Wherefore the unregenerate are emphatically said to be unable either to see, as referring to the understanding, or to enter, referring to the will, into the kingdom of God (john 3:5). This power in conversion which succeeds regeneration, proper circumstances being supposed, is in due time brought into actual exercise. So that one truly regenerate may, as to both habit and act, be for a time an unbeliever, destitute of repentance and walking in sin. This appears more clear than the light of the sun in the instances of those who are regenerated in their mothers’ womb or at their baptism, as Jeremiah (Jer 1:5), John the Baptist (Luke 1:15), and Timothy (2 Tim 3:15), who nevertheless did not, till they reached the age of discretion, perform the actual exercises of faith or repentance. So that regeneration, in which the spiritual life is bestowed in the first act or principle only, differs from conversion, by which this principle of life is brought into actual exercise, not only in order of nature, but sometimes also in order of time. However, we mean not to deny here that it may be (and often is) the case that a sanctification of the Spirit, in a general sense comprehending vocation, regeneration, conversion, and sanctification properly so called, is effected at one and the same time. This seems to have been the case with the thief on the cross, converted by Christ in his last moments (Luke 23:40-44). We only mean that they may be separated as in time, and that oftentimes this is actually the case.
John brine, a Particular Baptist says:
Regeneration precedes and may be considered as foundation and spring of conversion and sanctification. For that is the principle from which both arise grace, as a principle of spiritual acts, is first communicated, and from that proceed all acts of a holy spiritual nature, both internal and external. Neither of the latter can be, until the first is wrought. And when that is effected, both the latter certainly follow. In the first, we are merely passive, in conversion and sanctification, we are active.

* [COLLECTED DATA]

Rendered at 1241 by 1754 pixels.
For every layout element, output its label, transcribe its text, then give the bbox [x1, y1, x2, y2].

* [PROBLEMS TO WORK ON]
- A) Write out the passage on regeneration and conversion, starting with "John brine, a" and going on through "we are active.".
- B) In the passage on regeneration and conversion:
(i) Which three people are named as examples of those regenerated in the womb or at baptism?
(ii) Whose case is said to show this work effected at one and the same time?
(iii) According to John Brine, are we passive or active in conversion and sanctification?
Answer only from the passage on regeneration and conversion, not from the data.

* [THE ANSWERS]
- A)
John brine, a Particular Baptist says:
Regeneration precedes and may be considered as foundation and spring of conversion and sanctification. For that is the principle from which both arise grace, as a principle of spiritual acts, is first communicated, and from that proceed all acts of a holy spiritual nature, both internal and external. Neither of the latter can be, until the first is wrought. And when that is effected, both the latter certainly follow. In the first, we are merely passive, in conversion and sanctification, we are active.

- B)
(i) Jeremiah, John the Baptist, and Timothy
(ii) The thief on the cross
(iii) Active